Samuel Paty, 47, was decapitated in northwestern Paris on October 16 after showing his class inflammatory cartoons that mocked the Prophet Muhammad. His killer, who has been identified as Chechen refugee Abdoulakh Anzorov, was shot dead by police at the scene. On Wednesday, French prosecutors charged seven people with participating in a terror attack.
Party’s religiously-motivated killing is the latest in a long line to hit France and has angered the country, prompting Macron to fast-track a law that would see unprecedented regulation of the organized Islamic faith in France.
On October 2, Macron called Islam “a religion that is in crisis all over the world” and said the law would help prevent radicalization and foster better integration.
Macron said Islamist separatism was “a conscious, theorized, politico-religious project that materializes through repeated deviations from the values of the republic and which often result in the creation of a counter-society.”
'What is his problem with Muslims?'
In response to Macron's comments, Turkish President Recep Tayyip Erdogan on Saturday said he believes his French counterpart "needs mental treatment."
"What is Macron's problem with Islam? What is his problem with Muslims?" Erdogan added.
France recalled its ambassador to Turkey on Sunday in response to Erdogan's comments.
"President Erdogan's comments are unacceptable.
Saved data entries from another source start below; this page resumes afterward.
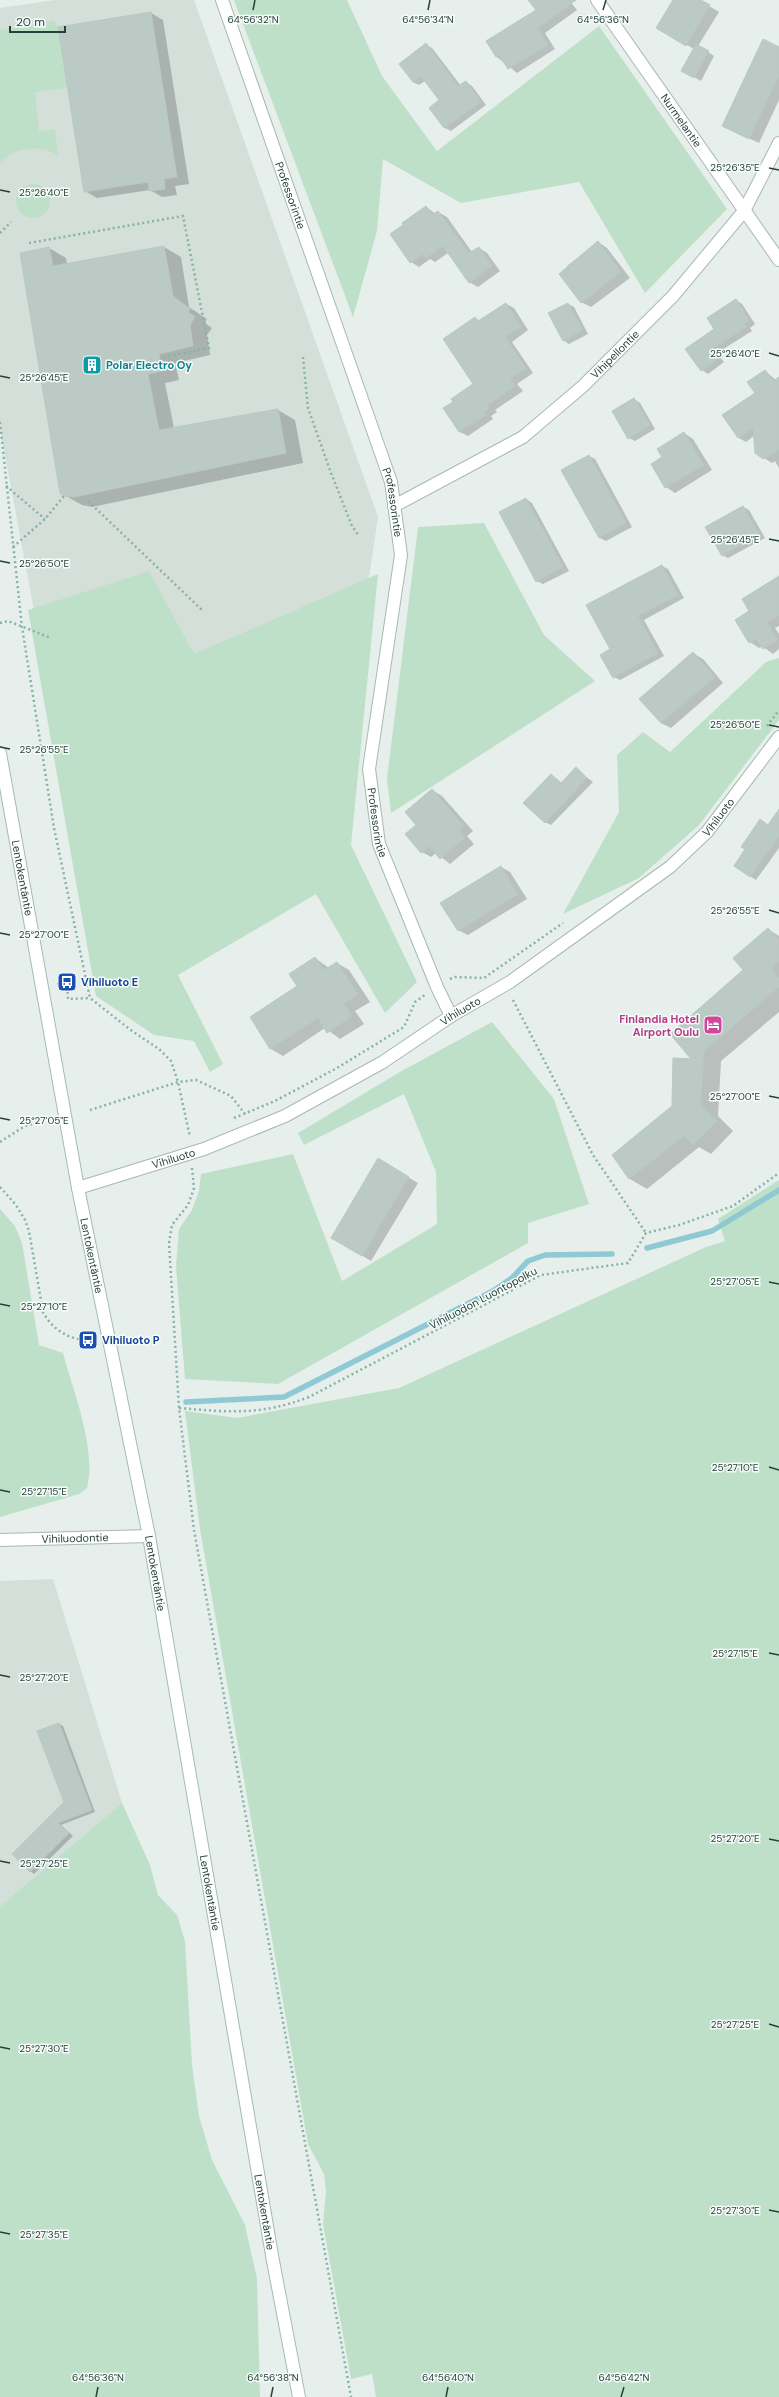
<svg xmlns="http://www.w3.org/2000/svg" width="779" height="2397" font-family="'DM Sans',sans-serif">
<rect width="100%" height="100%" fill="#e6efeb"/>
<g fill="#d4dfda">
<polygon points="55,0 194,0 378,517 362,624 216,712 37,626 0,429 0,8"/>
<polygon points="53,1579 122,1803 0,1906 0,1581"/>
</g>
<g fill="#bfe0c8">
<polygon points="234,0 347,0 382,76 437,151 599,26 727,209 645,293 579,182 461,203 383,159 377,231 353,317"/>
<path d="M54,20L58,27L68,88L35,92L39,131L55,129L58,155C39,145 15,146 0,163V30Z"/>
<circle cx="33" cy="201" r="17"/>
<polygon points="484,523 544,635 595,681 391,813 387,779 418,527"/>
<polygon points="149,571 194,654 378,574 351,845 417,982 385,1013 316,894 178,975 223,1064 210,1072 194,1041 154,1035 96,996 28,610"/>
<polygon points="779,658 779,720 699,825 639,878 563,914 619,812 617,755 643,732 670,752 766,662"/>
<polygon points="492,1022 554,1099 589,1204 528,1223 528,1243 278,1384 185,1379 176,1266 179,1229 192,1210 199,1191 201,1174 293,1154 342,1281 437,1224 436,1172 404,1094 304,1145 298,1133 398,1073"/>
<polygon points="779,1180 779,2397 376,2397 372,2374 351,2379 323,2224 326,2191 324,2174 308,2144 200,1529 185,1411 237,1418 399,1388 706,1247 725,1241 718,1219"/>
<path d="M0,1209L15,1226L22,1243L39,1345L63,1353C73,1391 97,1449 87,1488L79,1494L0,1517Z"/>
<polygon points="122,1803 150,1865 158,1895 177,1915 185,1941 192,2065 199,2116 212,2160 245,2225 257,2279 260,2397 0,2397 0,1906"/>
</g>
<g fill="#0003">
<polygon points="531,0 569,0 577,10 545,33 555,49 517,73 497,57 487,41 537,11"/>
<polygon points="674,0 699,0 719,12 698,46 714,56 701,81 682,70 694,49 658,28"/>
<polygon points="151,13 163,20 189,184 175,186 177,195 162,197 150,190 97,198 85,191"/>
<polygon points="426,45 432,48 461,86 466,82 472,86 486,105 451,131 445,128 430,108 440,101 425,81 419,85 413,82"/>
<polygon points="779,48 779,100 759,143 733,131"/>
<polygon points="426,207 436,214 438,212 447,217 472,252 479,248 487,253 500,271 478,287 469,282 448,253 435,262 430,259 419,267 411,262"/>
<polygon points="598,242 607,248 630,278 591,307 581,302 567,266"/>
<polygon points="164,247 181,257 189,307 207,319 205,323 212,328 207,335 210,355 175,363 179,380 165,383 174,428 278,410 295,420 303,463 92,507 82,505 64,495 49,248 66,258 67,264"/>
<polygon points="736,300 742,304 755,324 750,328 752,331 717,353 724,362 708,374 702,370 715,329"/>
<polygon points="506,304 514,308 528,330 512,342 533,373 517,384 523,391 495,410 497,412 491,416 493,419 468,436 460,432 444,409 474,385 475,318 480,321"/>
<polygon points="568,304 574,307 588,334 569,344 563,340"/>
<polygon points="765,371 776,380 779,378 779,468 775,461 772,463 764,458 754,436 746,442 739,438 723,416 756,393"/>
<polygon points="634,399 640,403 655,429 635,441 629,438"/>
<polygon points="684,433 693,439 712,470 675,493 666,487 663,457"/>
<polygon points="589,456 595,459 632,527 606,541 600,538"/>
<polygon points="526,499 532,503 569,571 543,584 537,581"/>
<polygon points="743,507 749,510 765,538 728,558 722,555"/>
<polygon points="662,566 668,569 684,598 644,620 664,656 620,680 614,677 612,649"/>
<polygon points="779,579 779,626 775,628 779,634 779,649 773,654 762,646 759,648 750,642 751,611"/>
<polygon points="694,654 703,659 723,683 671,728 661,723"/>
<polygon points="576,769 593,782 551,825 545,822 551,775 562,783"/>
<polygon points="432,790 442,796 473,831 467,836 474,844 450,864 436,853 431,857 422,852 417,825"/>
<polygon points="779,817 779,848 756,880 750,876 768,825"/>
<polygon points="501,867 510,872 527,899 468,935 458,930"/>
<polygon points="768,929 779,936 779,1012 721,1061 718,1116 733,1131 711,1154 699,1147 647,1189 630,1179 613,1156 673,1107 693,1060"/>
<polygon points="315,958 329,968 337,963 349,970 370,1002 355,1011 364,1024 340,1039 325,1028 283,1056 271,1049 251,1018 299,986"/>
<polygon points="379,1160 418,1183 371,1261 332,1237"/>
<polygon points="59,1724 63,1726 95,1812 61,1825 73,1836 34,1874 30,1871 65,1802"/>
</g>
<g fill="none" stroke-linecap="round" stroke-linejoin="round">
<g stroke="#8ec9d4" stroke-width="5.5">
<polyline points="647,1248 712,1231 779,1190"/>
<polyline points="186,1402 284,1397 493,1291 512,1278 528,1261 545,1255 612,1254"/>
</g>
</g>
<g fill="#bbcac4" stroke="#b8c9c2">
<polygon points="528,0 576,0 538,28 548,45 508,69 499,55 496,57 486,41 536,10"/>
<polygon points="673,0 701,0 710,5 686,46 656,28"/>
<polygon points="151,12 177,177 164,179 165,189 149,191 148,182 84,192 58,27"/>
<polygon points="763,39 779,47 779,75 749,139 722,126"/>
<polygon points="426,43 458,86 466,81 481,102 444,128 429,108 439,100 421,76 413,82 399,64"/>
<polygon points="696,44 709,51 694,78 681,71"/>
<polygon points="426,206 432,215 438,211 469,253 479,247 492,266 469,283 443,246 426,258 423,254 410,263 390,234 403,225 402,223"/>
<polygon points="598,241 621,272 581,303 559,274"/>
<polygon points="164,246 173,296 190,309 188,312 195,317 190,325 193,346 159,354 162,371 148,374 159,430 278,409 286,453 74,497 64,496 60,493 20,253 49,247 53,266"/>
<polygon points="736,299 749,320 744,324 746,327 712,349 718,359 701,371 685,349 714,329 707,318"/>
<polygon points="506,303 521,326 505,337 526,368 510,379 515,386 488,405 489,408 484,412 486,415 459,432 443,408 453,402 451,399 473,384 443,339 475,317 478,321"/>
<polygon points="568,303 583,330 563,341 548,313"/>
<polygon points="765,370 773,381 779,377 779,450 763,459 755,453 753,428 738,438 722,415 755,393 747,382"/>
<polygon points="634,398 650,425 628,439 612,411"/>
<polygon points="684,432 704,465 665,488 651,464 662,457 657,449"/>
<polygon points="589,455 626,523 599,538 561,470"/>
<polygon points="526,498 563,567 536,582 499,512"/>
<polygon points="743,506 759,534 722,556 705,527"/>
<polygon points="662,565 678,595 638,616 658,653 613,678 600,655 610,649 586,605"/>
<polygon points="779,576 779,615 767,622 778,640 763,649 756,639 749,643 735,620 749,611 742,599"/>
<polygon points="693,652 715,677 661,723 639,699"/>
<polygon points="576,767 587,778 545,823 523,803 551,774 561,783"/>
<polygon points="432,789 464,826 459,830 465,838 440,859 429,846 421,853 405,834 416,825 405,812"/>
<polygon points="779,809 779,836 750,877 734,866 745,849 741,847 760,819 768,825"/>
<polygon points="501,866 518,894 458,931 440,903"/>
<polygon points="768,928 779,940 779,961 771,969 779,978 779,987 704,1051 701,1105 717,1121 693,1145 684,1136 629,1179 612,1155 672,1106 673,1058 691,1059 670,1034 743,970 733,958"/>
<polygon points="315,957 324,970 337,962 358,994 344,1004 352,1016 327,1033 318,1018 270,1049 250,1017 297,986 289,974"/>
<polygon points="378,1158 409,1177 362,1256 331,1238"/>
<polygon points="59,1723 92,1810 58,1823 69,1833 30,1872 12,1854 64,1802 37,1731"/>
</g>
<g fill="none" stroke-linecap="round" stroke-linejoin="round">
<defs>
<g id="minor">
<path id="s1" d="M222,0L391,482L401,555L369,769L379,844L437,987L451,1016"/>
<path id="s2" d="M597,0L779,260"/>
<path id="s3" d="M394,506L523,437L583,386L673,296L744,211L779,143"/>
<path id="s4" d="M78,1188L204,1149L285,1116L383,1062L451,1016L510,982L670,867L707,832L779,737"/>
<path id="s5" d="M0,1540L149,1536"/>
</g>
<g id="secondary">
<path id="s6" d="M0,753L78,1188L149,1536L273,2261L299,2397"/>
</g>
</defs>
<use href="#minor" stroke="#a8b8b2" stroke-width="14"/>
<use href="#secondary" stroke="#a4bbb3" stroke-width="14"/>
<g stroke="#86b3a5" stroke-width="2.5" stroke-dasharray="2 3" stroke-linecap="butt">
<polyline points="0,233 11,222"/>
<polyline points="29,243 183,216 209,348 164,357"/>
<polyline points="303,357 308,408 331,473 352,526 359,536"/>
<polyline points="0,422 22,627 54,828 90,998 132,1031 159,1049 171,1061 178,1082 190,1137"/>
<polyline points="6,486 45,519"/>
<polyline points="88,501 202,610"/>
<polyline points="13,547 45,519 64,496"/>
<polyline points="0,623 8,621 51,638"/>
<polyline points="767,726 779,710"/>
<polyline points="450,979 455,977 484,978 563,923"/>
<polyline points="57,984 67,982 68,999 90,998"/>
<polyline points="513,1000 593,1155 646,1233"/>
<polyline points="90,1110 178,1082 196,1080 231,1096 245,1114"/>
<polyline points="234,1118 275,1101 337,1068 404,1027 415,1002 425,995"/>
<polyline points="0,1142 25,1126 39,1122"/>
<polyline points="192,1168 194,1188 188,1205 172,1225 169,1243 179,1408 194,1530 351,2397"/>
<path d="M0,1187L16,1205L25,1220L29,1231L43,1312C52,1330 73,1343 94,1339"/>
<path d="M179,1408C229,1412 260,1416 309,1397L541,1275L628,1263L646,1233L679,1225L733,1206L779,1173"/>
</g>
<use href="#minor" stroke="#fff" stroke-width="12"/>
<use href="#secondary" stroke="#fff" stroke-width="12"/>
</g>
<path fill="none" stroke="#24423a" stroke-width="1.5" d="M253,10L255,0M428,10L430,0M603,10L606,0M769,168L779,170M0,190L10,192M769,353L779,356M0,376L10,378M769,539L779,541M0,561L10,563M769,725L779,727M0,747L10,749M769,910L779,913M0,933L10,935M769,1096L779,1098M0,1118L10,1120M769,1282L779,1284M0,1304L10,1306M769,1467L779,1470M0,1490L10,1492M769,1653L779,1655M0,1675L10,1677M769,1839L779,1841M0,1861L10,1863M769,2024L779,2027M0,2047L10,2049M769,2210L779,2212M0,2232L10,2234M96,2397L98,2387M271,2397L273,2387M446,2397L448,2387M621,2397L624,2387"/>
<defs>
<symbol id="building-square" viewBox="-11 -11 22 22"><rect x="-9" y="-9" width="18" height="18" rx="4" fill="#0f9aa8" stroke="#f7fbf9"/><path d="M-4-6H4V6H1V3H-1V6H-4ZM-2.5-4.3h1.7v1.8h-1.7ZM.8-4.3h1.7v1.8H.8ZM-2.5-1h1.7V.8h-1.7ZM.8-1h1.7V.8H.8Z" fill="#fff"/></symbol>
<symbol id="bus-square" viewBox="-11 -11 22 22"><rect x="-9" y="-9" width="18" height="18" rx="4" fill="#1a4fb4" stroke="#f7fbf9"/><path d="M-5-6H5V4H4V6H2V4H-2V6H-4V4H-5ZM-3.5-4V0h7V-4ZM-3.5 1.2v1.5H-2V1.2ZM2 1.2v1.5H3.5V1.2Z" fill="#fff"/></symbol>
<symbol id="hotel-square" viewBox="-11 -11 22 22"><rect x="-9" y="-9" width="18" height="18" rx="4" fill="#d1479c" stroke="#f7fbf9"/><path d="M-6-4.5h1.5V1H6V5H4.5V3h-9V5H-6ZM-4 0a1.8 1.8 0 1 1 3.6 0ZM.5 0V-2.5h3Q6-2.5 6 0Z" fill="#fff"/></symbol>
</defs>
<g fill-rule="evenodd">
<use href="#building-square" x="81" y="354" width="22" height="22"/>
<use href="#bus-square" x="56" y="971" width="22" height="22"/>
<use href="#hotel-square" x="702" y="1014" width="22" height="22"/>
<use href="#bus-square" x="77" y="1329" width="22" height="22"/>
</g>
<g text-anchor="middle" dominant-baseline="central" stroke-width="3" stroke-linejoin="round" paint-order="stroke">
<g font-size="11" fill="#24423a" stroke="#f7fbf9">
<text stroke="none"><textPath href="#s2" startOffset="147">Nurmelantie</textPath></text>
<text stroke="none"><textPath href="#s1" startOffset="207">Professorintie</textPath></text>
<text stroke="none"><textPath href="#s3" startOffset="270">Vihipellontie</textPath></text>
<text stroke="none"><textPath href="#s1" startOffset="531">Professorintie</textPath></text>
<text stroke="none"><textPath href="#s4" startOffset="748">Vihiluoto</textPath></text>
<text stroke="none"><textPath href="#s1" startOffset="855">Professorintie</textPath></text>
<text stroke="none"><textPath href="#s6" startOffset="127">Lentokentäntie</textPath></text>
<text stroke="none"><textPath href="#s4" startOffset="424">Vihiluoto</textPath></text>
<text stroke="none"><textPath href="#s4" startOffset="100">Vihiluoto</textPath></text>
<text stroke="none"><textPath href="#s6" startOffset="511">Lentokentäntie</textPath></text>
<text transform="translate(483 1298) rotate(-28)">Vihiluodon Luontopolku</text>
<text stroke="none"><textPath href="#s5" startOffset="75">Vihiluodontie</textPath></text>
<text stroke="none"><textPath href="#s6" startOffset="835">Lentokentäntie</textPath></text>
<text stroke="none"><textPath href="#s6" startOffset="1159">Lentokentäntie</textPath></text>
<text stroke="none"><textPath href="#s6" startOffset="1483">Lentokentäntie</textPath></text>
</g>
<g font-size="11" font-weight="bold" fill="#0d838f" stroke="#f7fbf9" text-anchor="start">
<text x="106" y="365">Polar Electro Oy</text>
</g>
<g font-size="11" font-weight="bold" fill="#164399" stroke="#f7fbf9" text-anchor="start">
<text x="81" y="982">Vihiluoto E</text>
<text x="102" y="1340">Vihiluoto P</text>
</g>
<g font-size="11" font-weight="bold" fill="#b23c85" stroke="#f7fbf9" text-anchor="end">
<text x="699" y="1019">Finlandia Hotel<tspan x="699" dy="13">Airport Oulu</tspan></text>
</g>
</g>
<g font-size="10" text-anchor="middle" fill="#24423a" stroke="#f7fbf9" stroke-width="3" stroke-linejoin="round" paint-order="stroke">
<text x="253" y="23">64°56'32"N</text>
<text x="428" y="23">64°56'34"N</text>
<text x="603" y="23">64°56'36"N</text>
<text x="735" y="171">25°26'35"E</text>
<text x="44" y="196">25°26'40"E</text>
<text x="735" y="357">25°26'40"E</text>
<text x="44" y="381">25°26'45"E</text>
<text x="735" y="543">25°26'45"E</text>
<text x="44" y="567">25°26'50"E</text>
<text x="735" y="728">25°26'50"E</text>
<text x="44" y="753">25°26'55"E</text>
<text x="735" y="914">25°26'55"E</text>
<text x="44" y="938">25°27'00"E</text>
<text x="735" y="1100">25°27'00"E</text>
<text x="44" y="1124">25°27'05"E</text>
<text x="735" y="1285">25°27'05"E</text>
<text x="44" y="1310">25°27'10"E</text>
<text x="735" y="1471">25°27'10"E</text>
<text x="44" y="1495">25°27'15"E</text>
<text x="735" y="1657">25°27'15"E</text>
<text x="44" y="1681">25°27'20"E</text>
<text x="735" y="1842">25°27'20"E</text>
<text x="44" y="1867">25°27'25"E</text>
<text x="735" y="2028">25°27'25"E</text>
<text x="44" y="2052">25°27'30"E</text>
<text x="735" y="2214">25°27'30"E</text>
<text x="44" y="2238">25°27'35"E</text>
<text x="98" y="2381">64°56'36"N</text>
<text x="273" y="2381">64°56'38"N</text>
<text x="448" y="2381">64°56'40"N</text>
<text x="624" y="2381">64°56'42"N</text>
</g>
<path d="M10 26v6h55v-6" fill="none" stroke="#24423a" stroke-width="2"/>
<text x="16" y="26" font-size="12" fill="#24423a" stroke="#f7fbf9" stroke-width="3" paint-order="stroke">20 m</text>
</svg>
Excess and rudeness are not a method," an Élysée Palace official told Agence France-Presse. "We demand that Erdogan change the course of his policy because it is dangerous in every respect."
Meanwhile, a number of Muslim-majority countries have also seen their citizens start boycotting French-made products.
France said Sunday that boycotts in places like Kuwait, Jordan, and Qatar were "baseless" and "pushed by a radical minority."
Macron's history on Islam
Macron's rhetoric about Islam has angered many Muslim leaders, but it is not the first time the French president has announced his intention to regulate and scrutinize the faith.
In 2018, Macron said that Arab states were influencing Muslims in France through the funding of mosques and clerics.
Secularism — or the delineation of religion and the state — has been enshrined in the French constitution since 1905. Macron now wants to strengthen measures that would ensure that.
He said last week that he wants "an Islam in France that can be an Islam of the Enlightenment," which will stop "repeated deviations from the values of the republic and which often result in the creation of a counter-society."
As part of the new law, the French government will have the power to regulate how mosques are funded and train their clerics, and could even dissolve dozens of Muslim associations if they promote hatred, The Washington Post reported.
On Sunday Imran Khan, the prime minister of Pakistan — the world's second-largest Muslim-majority nation — said Macron was "attacking Islam, clearly without having any understanding of it," Reuters reported.